Excerpt provided:
┌──

# auger or drag chain??



## happy (Dec 10, 2004)

I am buying either a salt dogg 2000 or 2250 or a 1400601ss. The later model # is a 8' stainless v box with dual electric motors and a drag chain. This will be going in a shortbed truck. We bought one of the 8' stainless models last year and like it. We have put it in ouor shortbed, and the length is not an issue. What I don't like about the conveyor chain is that it leaves salt under the hopper. Augers don't. Help me with the pros and cons of an auger style versus the conveyor chain. We have owned both. For what we do, all electric with dual electric motors is what we want. Please chime in with your opinion please


----------



## Mark Oomkes (Dec 10, 2000)

My one and only experience with an (electric) auger was a disaster. 

I believe the others who were stating augers worked well were using either dual auger spreaders or hydro or both. 

Good luck, hope you have better luck than I do.


----------



## leolkfrm (Mar 11, 2010)

how you take care of them is important.....best to park it empty


----------



## Omega (Dec 22, 2013)

We run a Snowex 7550 and like the auger setup. Our equipment is kept indoors all year unless we are using it so it might be different if kept outside in the elements


----------



## TB Grass (Jan 5, 2015)

I change the bearing each year, well worth it regardless how good the grease is going through

if you have damp or wet salt run your auger on 2 or 3 
mine are always washed out after every use also always stored in heated shop
I like auger, don't think ill switch to chain driven . might switch to the boss auger


----------



## JustJeff (Sep 9, 2009)

I've got a Saltdogg 1.5 yarder. Last night was the first time using it. After spreading my first lot, my auger jammed and is still that way. I just posted a thread on this about an hour ago looking for help. I've got a lot of good suggestions on fixing it, but still, the first time I used it????


----------



## TB Grass (Jan 5, 2015)

what were you running your auger at? was it wet salt or damp?

└──

Apply what you read:
1. From the thread on augers and drag chains, transcribe the passage starting at "## JustJeff (Sep" and ending at "salt or damp?".
2. In the thread on augers and drag chains, what setting does TB Grass recommend running the auger on when the salt is damp or wet?
3. Resume the thread on augers and drag chains after its final post.
The records aren't required for this work.

Data provided:
┌──

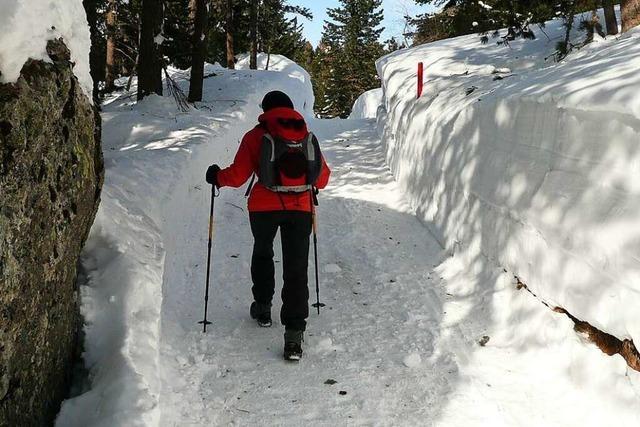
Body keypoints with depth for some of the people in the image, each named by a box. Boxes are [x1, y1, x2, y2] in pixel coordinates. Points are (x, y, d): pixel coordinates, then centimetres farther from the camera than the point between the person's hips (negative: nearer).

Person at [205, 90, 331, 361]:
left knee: (262, 252, 28)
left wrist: (216, 177, 17)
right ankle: (294, 333, -4)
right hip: (301, 208, 1)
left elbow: (237, 176, -3)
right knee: (296, 269, 3)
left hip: (264, 207, -1)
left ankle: (262, 307, 37)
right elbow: (322, 178, 12)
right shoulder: (308, 137, 8)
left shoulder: (256, 136, -1)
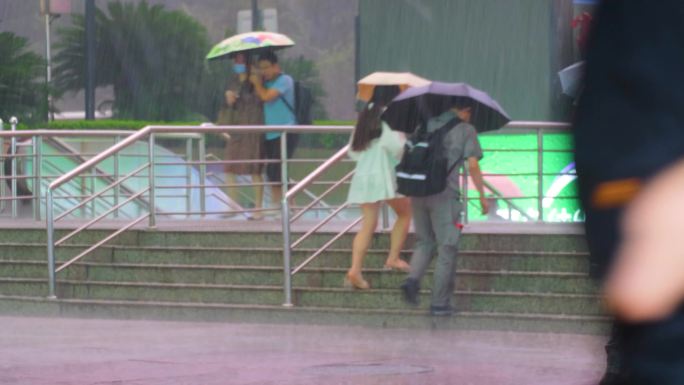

└──

Task-by-task results:
1.
## JustJeff (Sep 9, 2009)

I've got a Saltdogg 1.5 yarder. Last night was the first time using it. After spreading my first lot, my auger jammed and is still that way. I just posted a thread on this about an hour ago looking for help. I've got a lot of good suggestions on fixing it, but still, the first time I used it????


----------



## TB Grass (Jan 5, 2015)

what were you running your auger at? was it wet salt or damp?

2. 2 or 3

3.
take off the spinner and grab a wrench and try to move the auger back and forth

if its really cold and u have wet salt your kind screwed but if you can move the auger after taking off the spinner you should be able to get it free
you'll have to wait till you get your hopper empty to see how wide your slots are
Ive pretty much have been through anything these salt dogs can throw at you

keep that wrench in your side door of your truck


----------



## JustJeff (Sep 9, 2009)

I didn't really look at it as it was being loaded, but it came out of a covered storage bin. I'm going to try the wrench thing later after I get some sleep, and I'm also going to pick up about five gallons of washer fluid and try that if the wrench thing doesn't work. It's full right now, and I'm not about to shovel out a ton of salt to get to the auger.


----------



## TB Grass (Jan 5, 2015)

I've never tried washer fluid, let me know if it works
was it spreading salt then got jammed? what did it say on the control panel 
good rule of thumb - always run your salter before you load it ( easier said then done! ) might be something wrong and can save tones of time shovelling out that salt

theres codes that show up on the control panel , if its blinking the auger number then its probably just jammed. I've always been able to get it loose with a wrench if it was jammed


----------



## snowplower1 (Jan 15, 2014)

washer fluid will help break it up a little. I would check your baffle openings because if they are too open then that is why it jammed. Search on here where they should be, thats what i did and found the perfect setting but i forget what it was. the first time i used mine i went around and around probably 3 times before i realized why nothing was coming out, i didnt turn the vibrator on so make sure you do that. 
I would recommend the auger if your running straight salt but if its a mix no auger ive heard its a nightmare.


----------



## JustJeff (Sep 9, 2009)

Yes, it's the auger number that's blinking which indicates a jam. I set my baffles to about three inches open a piece. The manual says four in front and two in back (or visa versa, I forget now), but once I get it emptied I'm going to close the rear one a little bit. I'm hoping you're right about the wrench trick. I'll have to wait until tonight when I can get to the shop and mess around. It's too damned cold outside to do it here at home.


----------



## WilliamOak (Feb 11, 2008)

My 1500 jams rather frequently, I'm never without that 1 1/4" wrench it has saved me countless times. I usually plow in sections then salt it down right away- keeps the salt from packing down. Although that was last year during the "shortage" when we were getting absolute garbage re-crushed loads b/c it was the only stuff available


----------



## Earthscapes (Feb 2, 2001)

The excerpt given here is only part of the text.